### What is asked
- A) Return the stretch from "The Milwaukee Police Department has" through "other joint initiatives." in the news report on federal involvement in Portland and Milwaukee, copied word for word.
- B) In the news report on federal involvement in Portland and Milwaukee, which committee spoke on Monday with the Milwaukee County district attorney and members of the Milwaukee Police Department?
- C) Write what comes next in the news report on federal involvement in Portland and Milwaukee, picking up after its final sentence.
··· Extract provided
However, many disagree with some of the tactics being used. The ACLU is filing lawsuits regarding allegations of excessive force, but Barr called the situation in Portland an attack on the United States government.

"What unfolds nightly around the courthouse cannot reasonably be called a protest," said Barr. "It is, by any objective measure, an assault on the government of the United States."

On Monday, the Public Safety and Health Committee was able to speak with the Milwaukee County district attorney and members of the Milwaukee Police Department on this topic. Some said an increase in aid is only geared towards helping reduce violent crimes, while others said they do not trust the intent behind the aid.

The Milwaukee Police Department has said numerous times they are declining any federal help in response to recent civil unrest or protests. However, they do support working with federal partners for other joint initiatives.
······
··· Given data
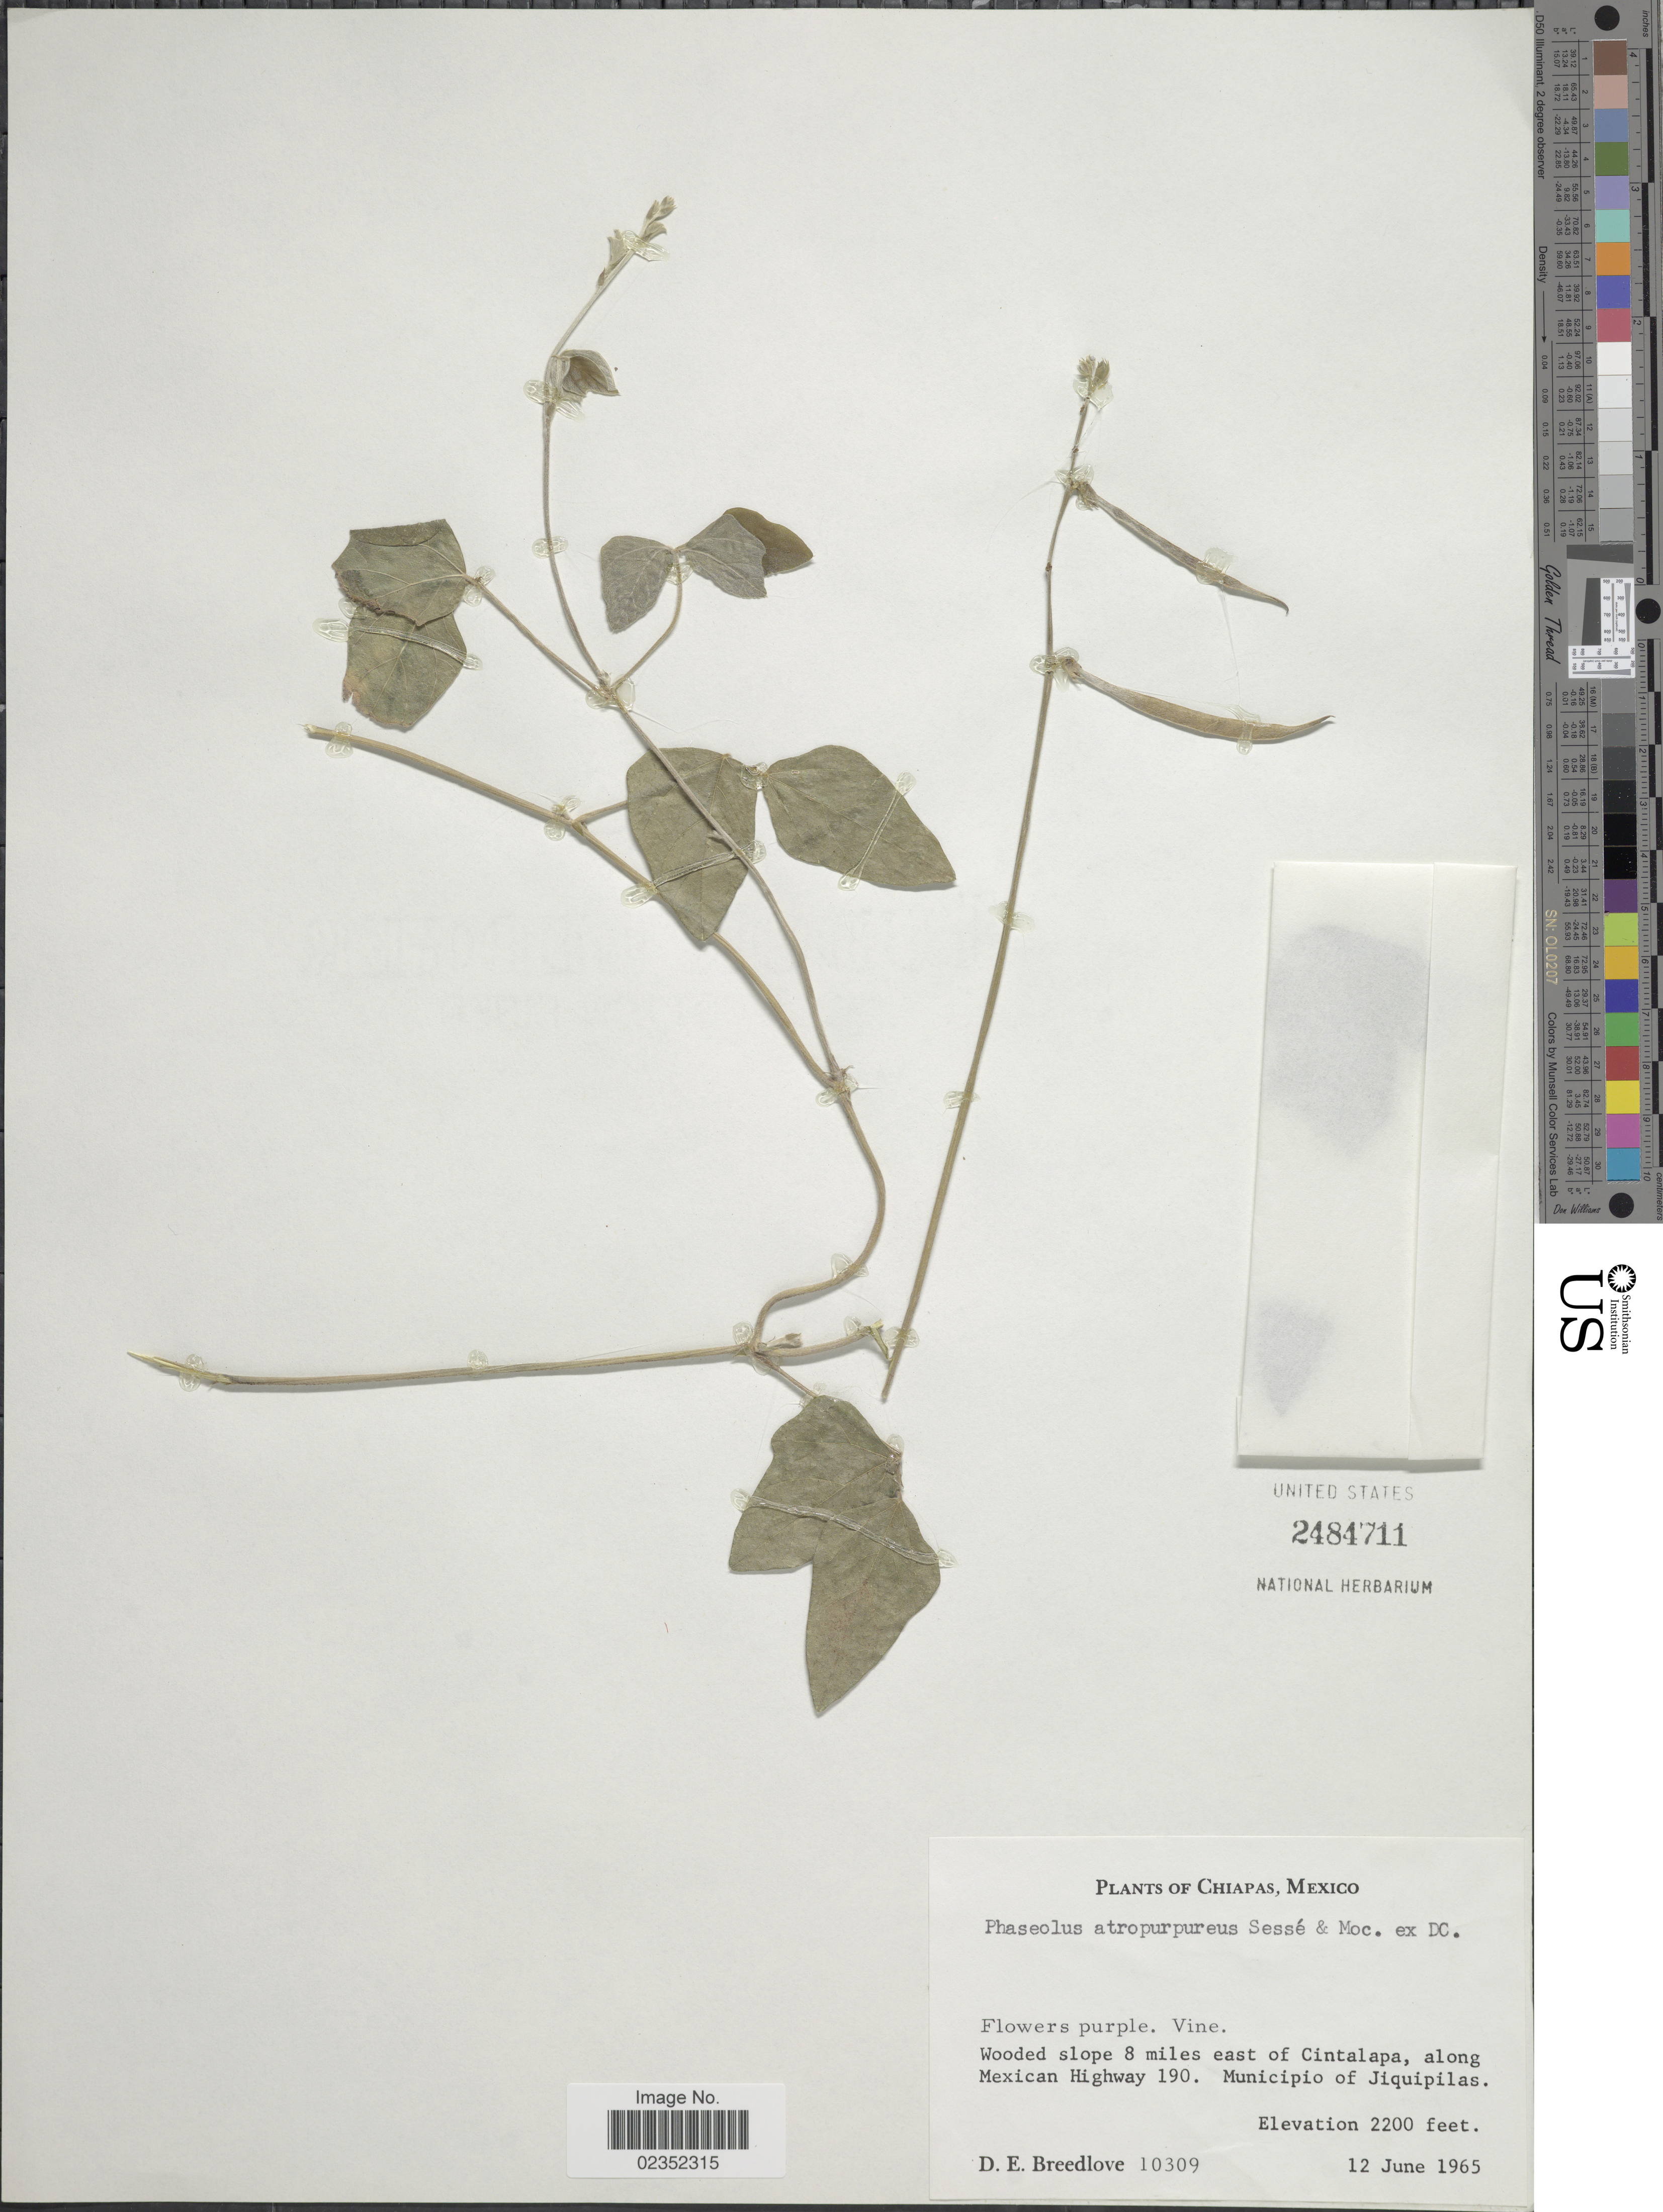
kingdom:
······
··· Given data
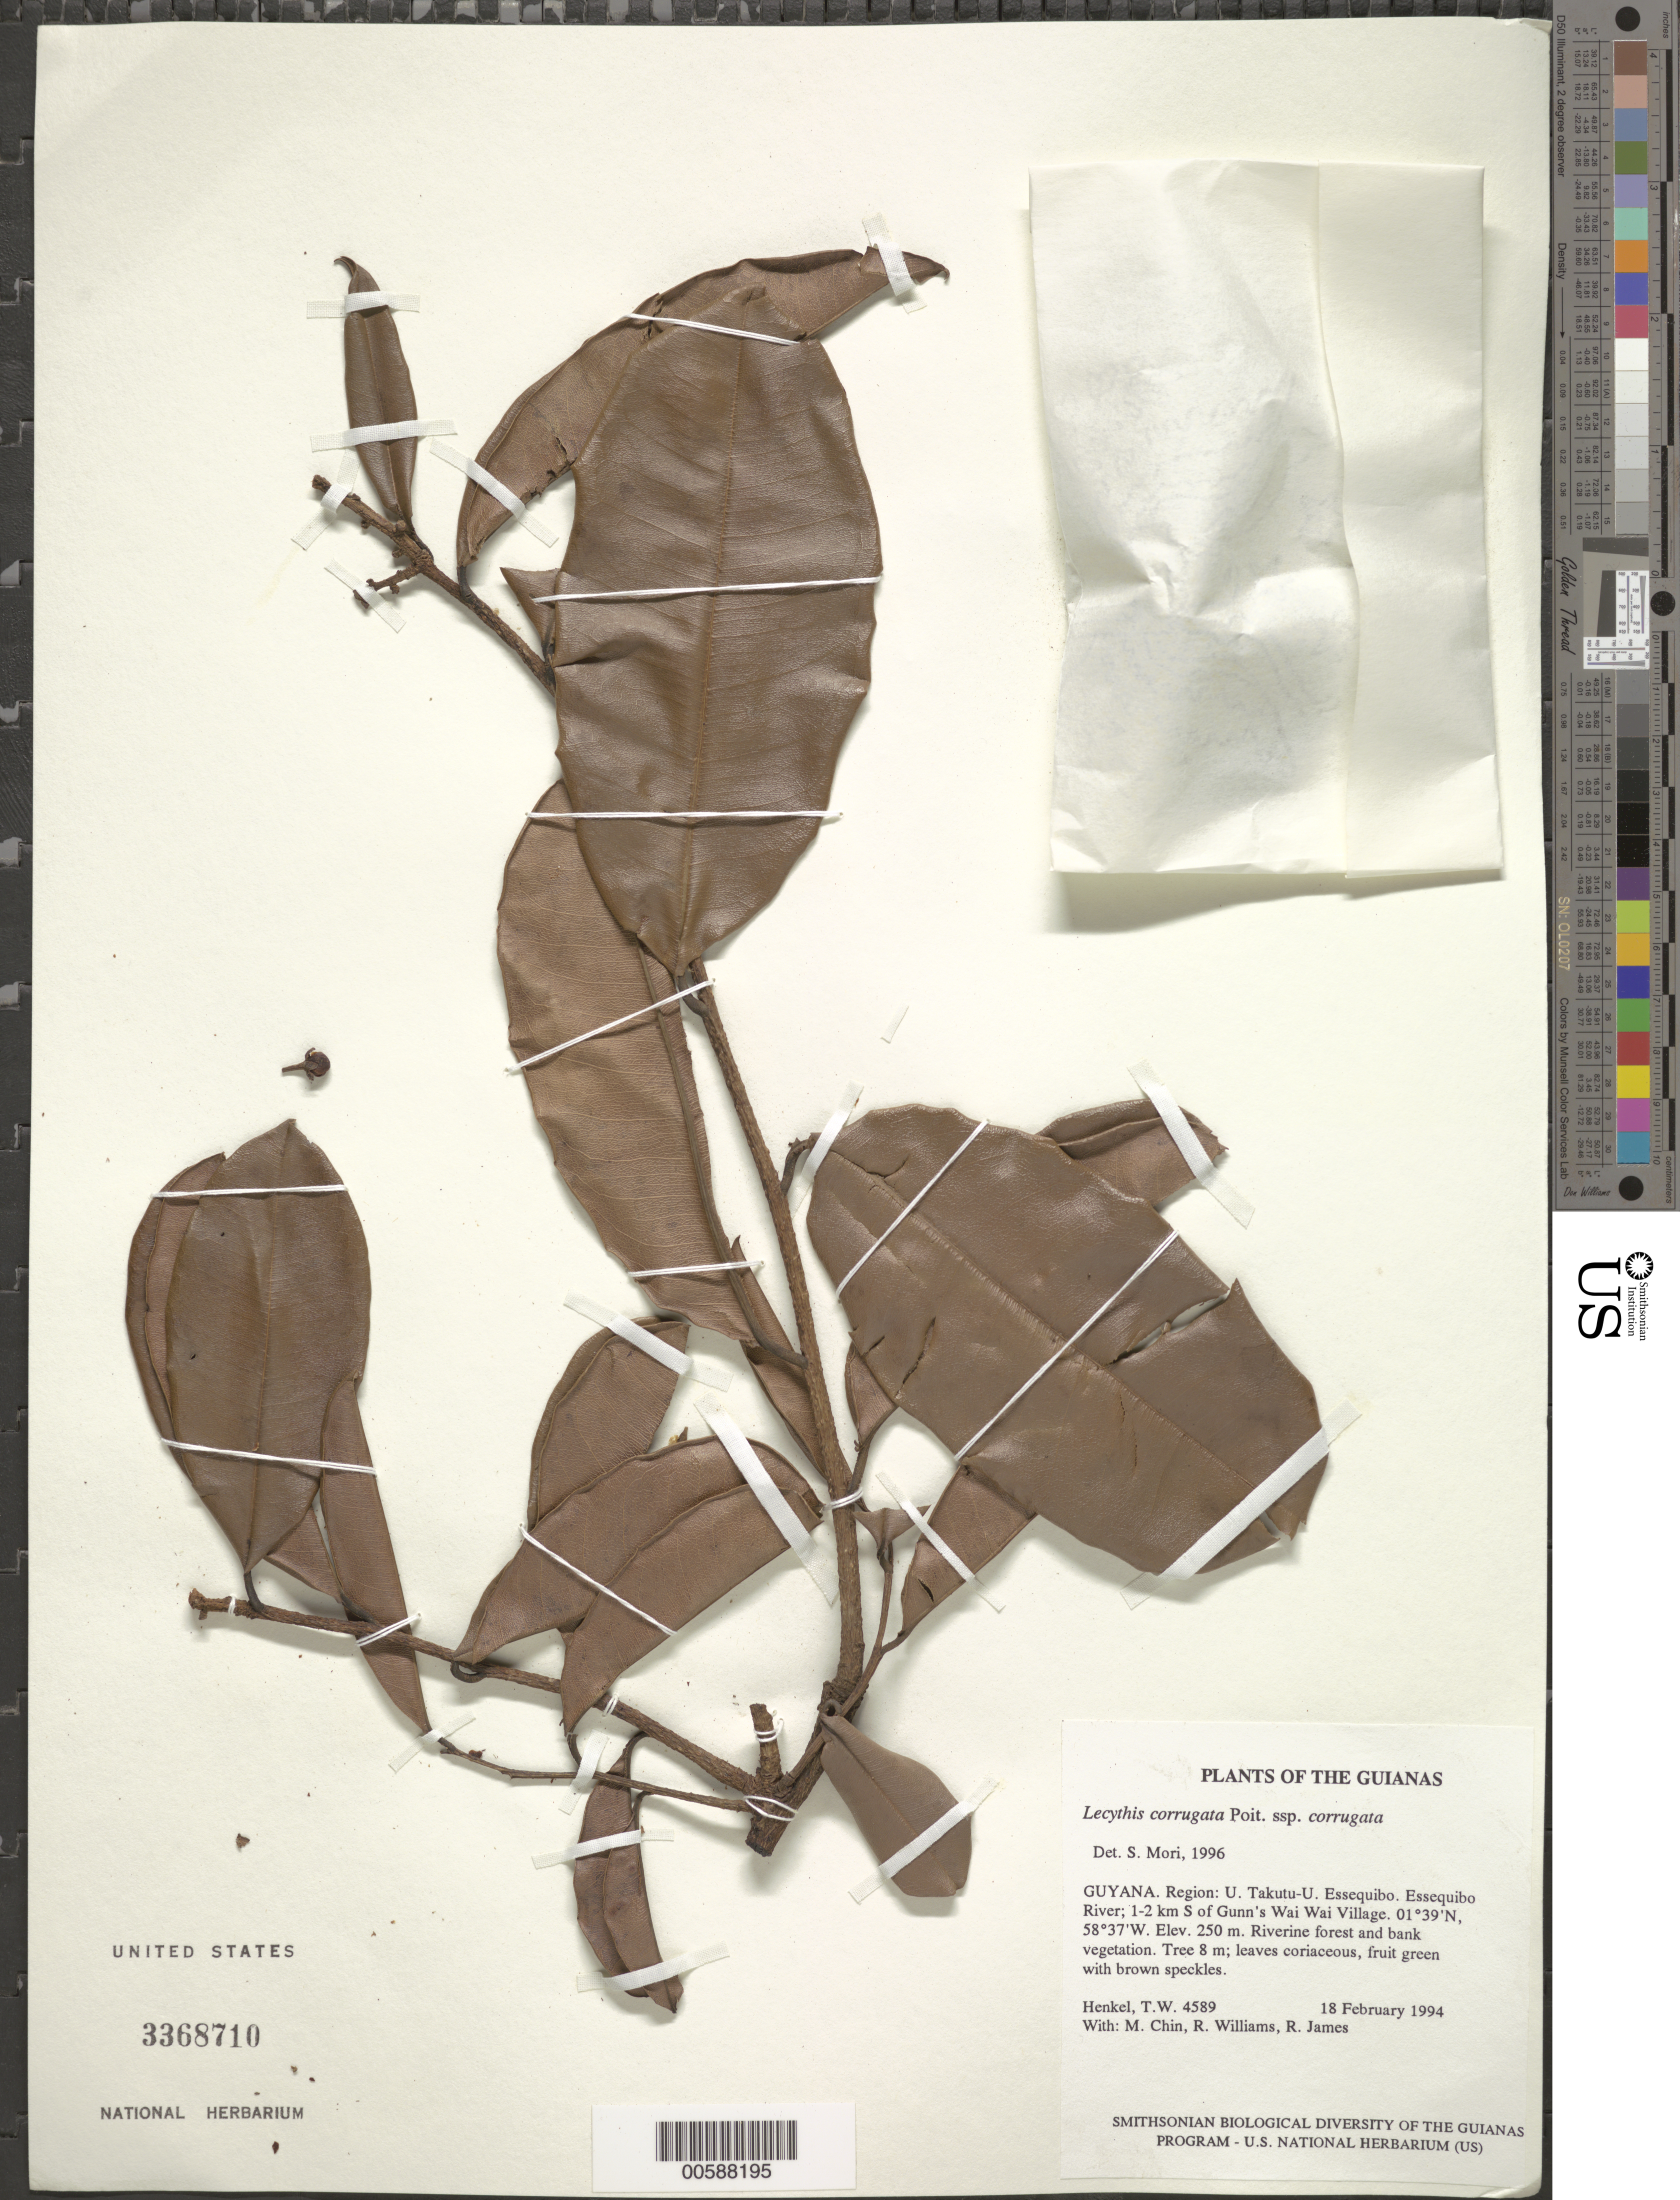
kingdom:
······
### Responses per task
- A)
The Milwaukee Police Department has said numerous times they are declining any federal help in response to recent civil unrest or protests. However, they do support working with federal partners for other joint initiatives.

- B) The Public Safety and Health Committee.

- C)
District Attorney John Chisholm said federal law enforcement is not above the law -- and they have the same restrictions as any other law enforcement officer. He did say the city's homicide rate is troubling -- and the city could benefit from outside help.

Several members of the Common Council said they are concerned by the actual intent behind this federal aid.

Again, the Common Council voted it is against any federal aid that reflects what city leaders have seen across the country and in cities like Portland, Oregon.

The U.S. attorney scheduled a news conference for Wednesday morning, July 29 to provide more information on this topic.